(Items from a dataset):
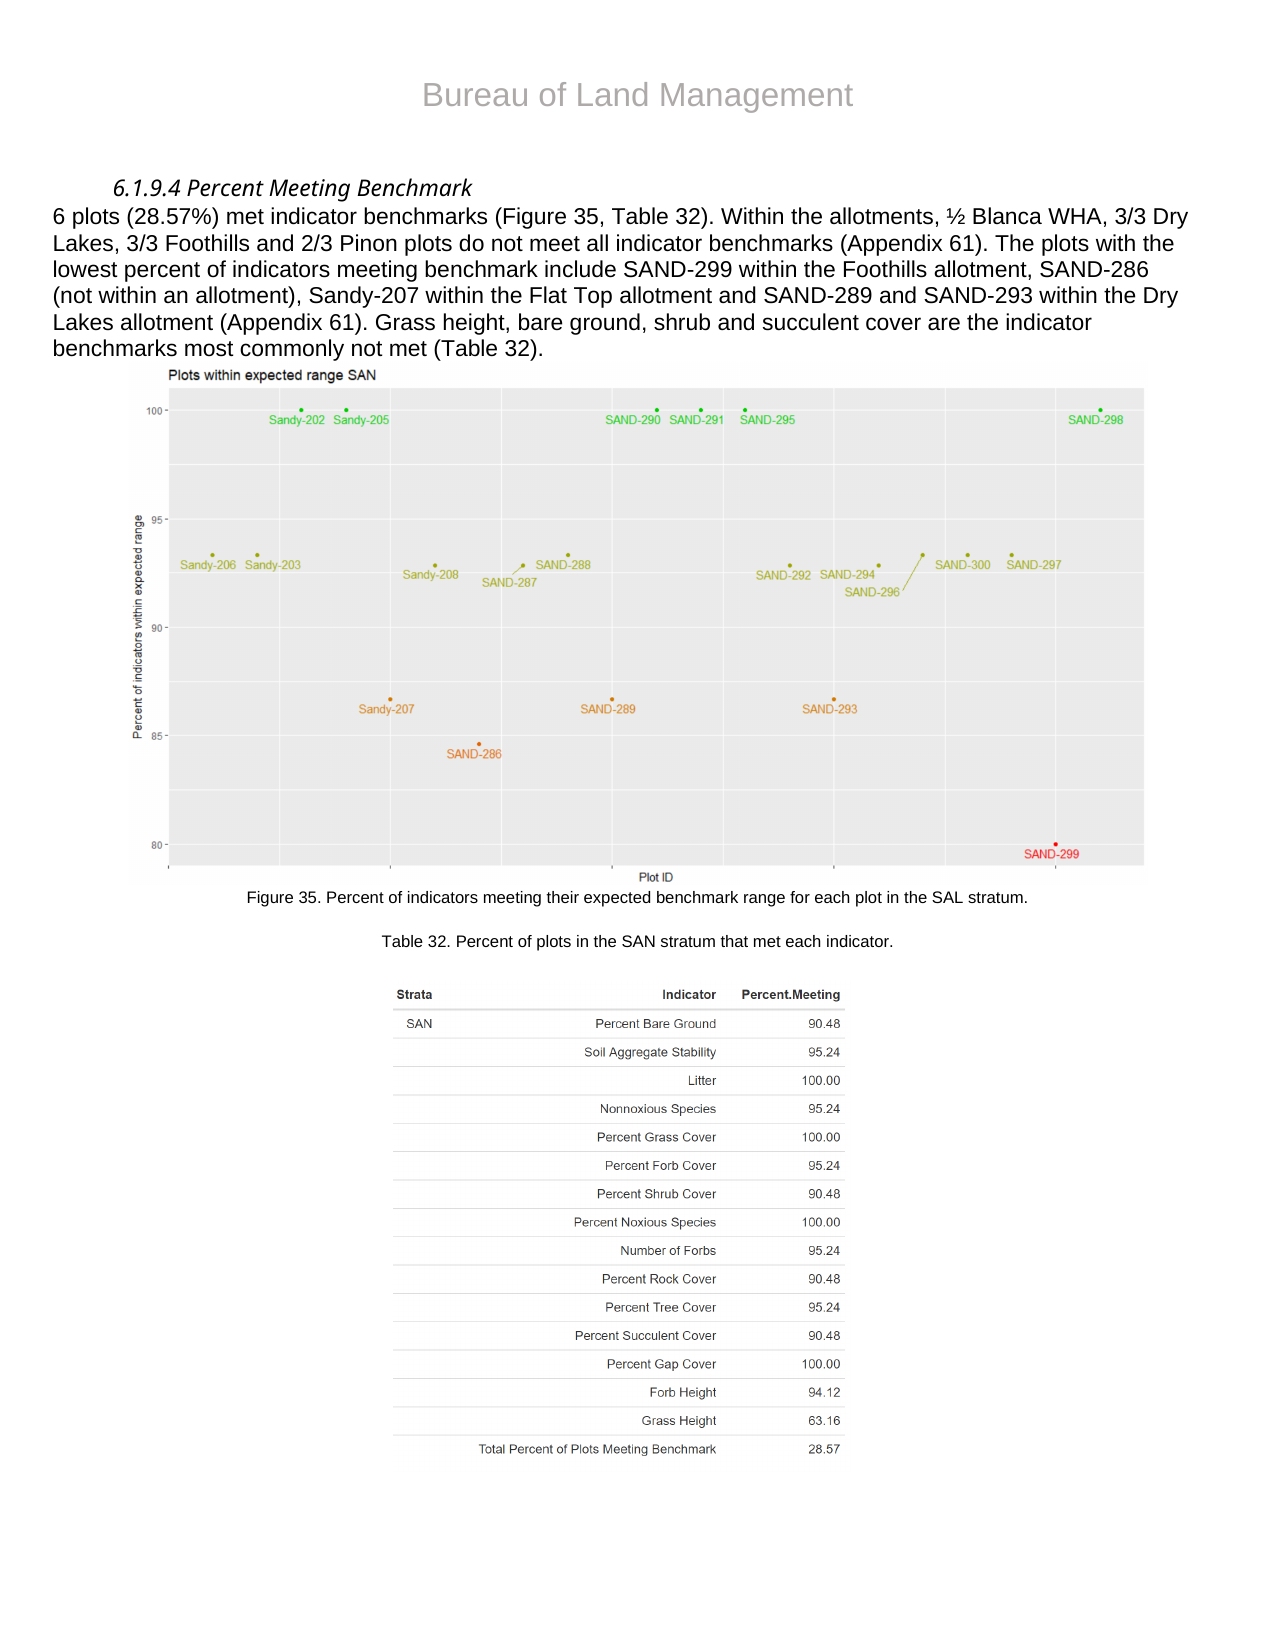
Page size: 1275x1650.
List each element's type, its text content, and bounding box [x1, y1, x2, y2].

subtitle Table 32. Percent of plots in the SAN stratum that met each indicator. [112, 931, 1162, 951]
text Figure 35. Percent of indicators meeting their expected benchmark range for each plot in the SAL stratum. [112, 887, 1162, 907]
picture [393, 980, 851, 1472]
picture [127, 361, 1148, 885]
subtitle 6.1.9.4 Percent Meeting Benchmark [112, 172, 1162, 203]
text 6 plots (28.57%) met indicator benchmarks (Figure 35, Table 32). Within the allotments, ½ Blanca WHA, 3/3 Dry Lakes, 3/3 Foothills and 2/3 Pinon plots do not meet all indicator benchmarks (Appendix 61). The plots with the lowest percent of indicators meeting benchmark include SAND-299 within the Foothills allotment, SAND-286 (not within an allotment), Sandy-207 within the Flat Top allotment and SAND-289 and SAND-293 within the Dry Lakes allotment (Appendix 61). Grass height, bare ground, shrub and succulent cover are the indicator benchmarks most commonly not met (Table 32). [52, 203, 1191, 361]
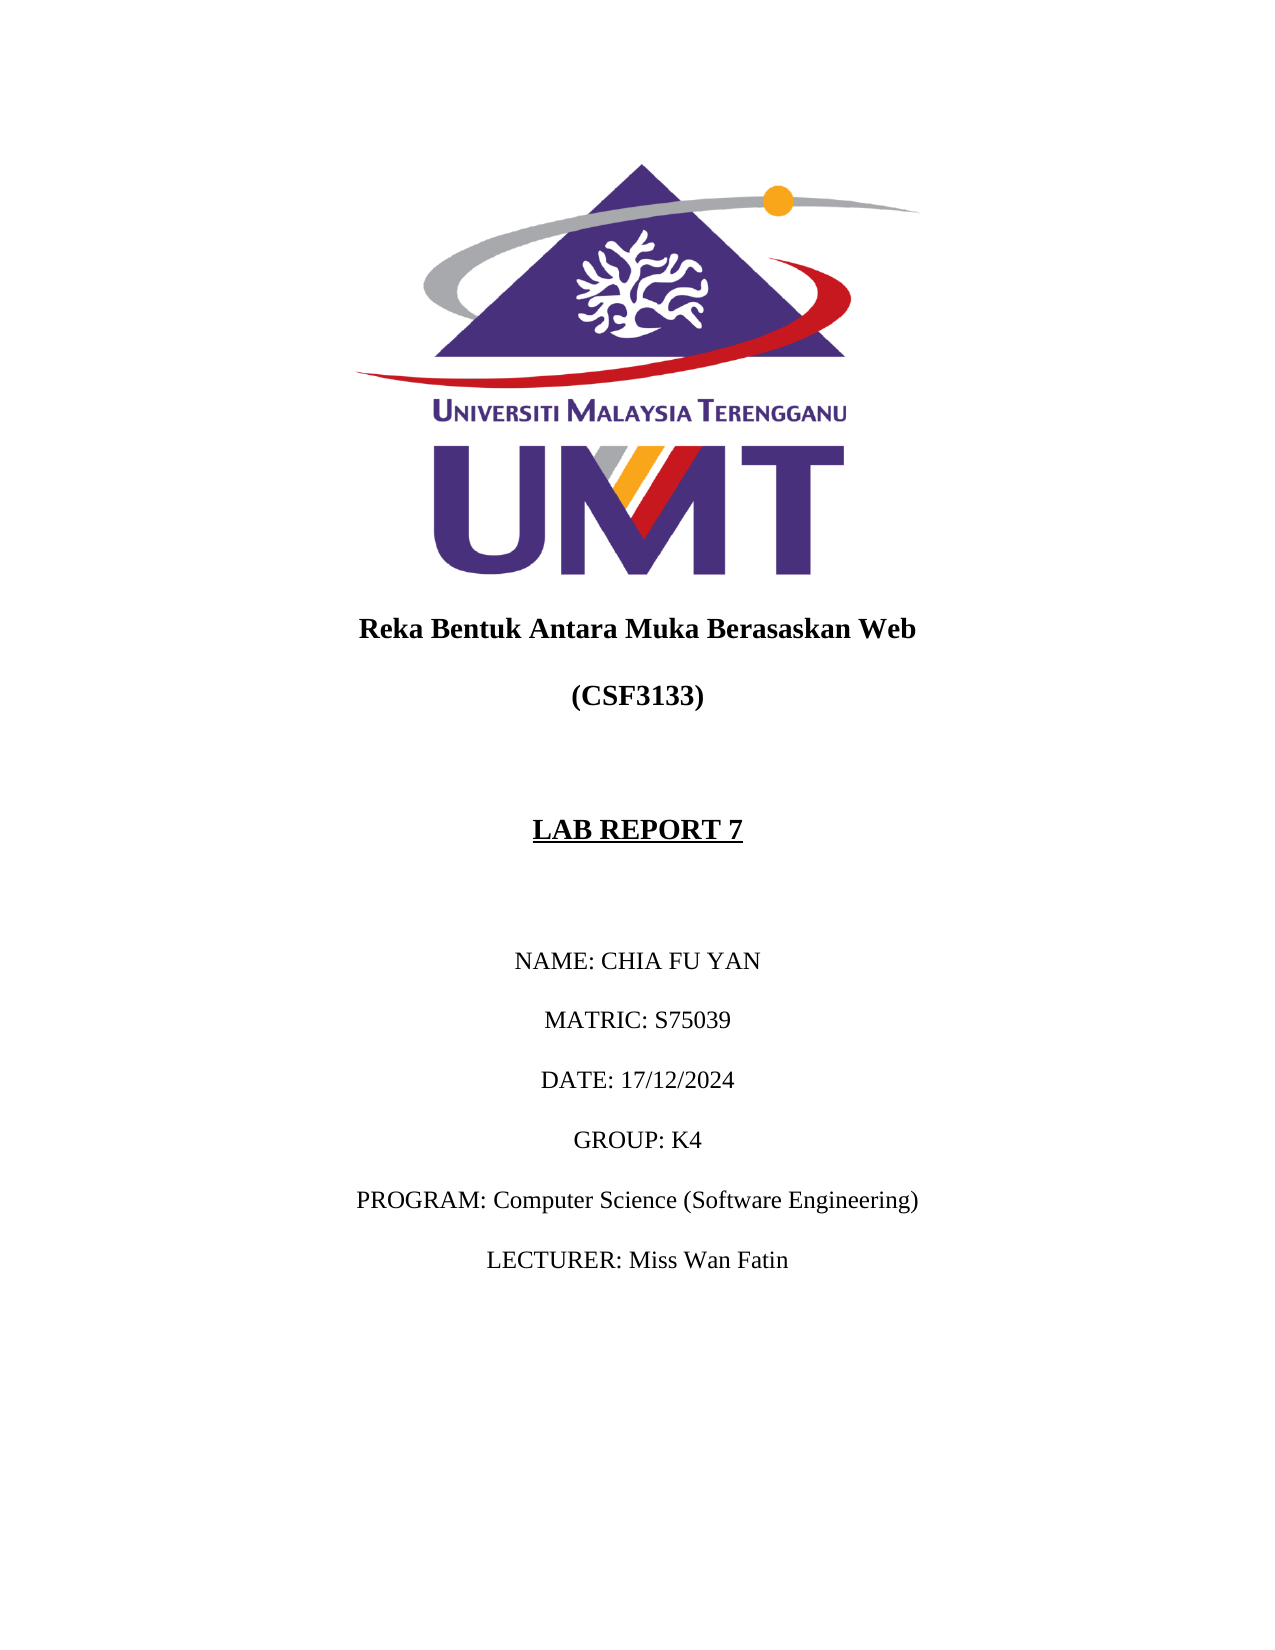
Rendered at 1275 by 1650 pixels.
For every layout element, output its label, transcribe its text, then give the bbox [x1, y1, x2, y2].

text LAB REPORT 7 [150, 812, 1125, 845]
text DATE: 17/12/2024 [150, 1065, 1125, 1094]
text NAME: CHIA FU YAN [150, 946, 1125, 974]
text PROGRAM: Computer Science (Software Engineering) [150, 1185, 1125, 1214]
picture [337, 150, 938, 592]
text LECTURER: Miss Wan Fatin [150, 1245, 1125, 1273]
text GROUP: K4 [150, 1125, 1125, 1154]
text MATRIC: S75039 [150, 1006, 1125, 1034]
text (CSF3133) [150, 678, 1125, 711]
text Reka Bentuk Antara Muka Berasaskan Web [150, 611, 1125, 644]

(Exercise description):
Output all of the records exactly as they appear above, but not the pictures.

(Response area):
Page size: 1275x1650.
List each element's type, its text content, and bounding box [x1, y1, x2, y2].

subtitle Table 32. Percent of plots in the SAN stratum that met each indicator. [112, 931, 1162, 951]
text Figure 35. Percent of indicators meeting their expected benchmark range for each plot in the SAL stratum. [112, 887, 1162, 907]
picture [393, 980, 851, 1472]
picture [127, 361, 1148, 885]
subtitle 6.1.9.4 Percent Meeting Benchmark [112, 172, 1162, 203]
text 6 plots (28.57%) met indicator benchmarks (Figure 35, Table 32). Within the allotments, ½ Blanca WHA, 3/3 Dry Lakes, 3/3 Foothills and 2/3 Pinon plots do not meet all indicator benchmarks (Appendix 61). The plots with the lowest percent of indicators meeting benchmark include SAND-299 within the Foothills allotment, SAND-286 (not within an allotment), Sandy-207 within the Flat Top allotment and SAND-289 and SAND-293 within the Dry Lakes allotment (Appendix 61). Grass height, bare ground, shrub and succulent cover are the indicator benchmarks most commonly not met (Table 32). [52, 203, 1191, 361]
Rendered at 1275 by 1650 pixels.
For every layout element, output its label, transcribe its text, then give the bbox [x1, y1, x2, y2].

text LAB REPORT 7 [150, 812, 1125, 845]
text DATE: 17/12/2024 [150, 1065, 1125, 1094]
text NAME: CHIA FU YAN [150, 946, 1125, 974]
text PROGRAM: Computer Science (Software Engineering) [150, 1185, 1125, 1214]
picture [337, 150, 938, 592]
text LECTURER: Miss Wan Fatin [150, 1245, 1125, 1273]
text GROUP: K4 [150, 1125, 1125, 1154]
text MATRIC: S75039 [150, 1006, 1125, 1034]
text (CSF3133) [150, 678, 1125, 711]
text Reka Bentuk Antara Muka Berasaskan Web [150, 611, 1125, 644]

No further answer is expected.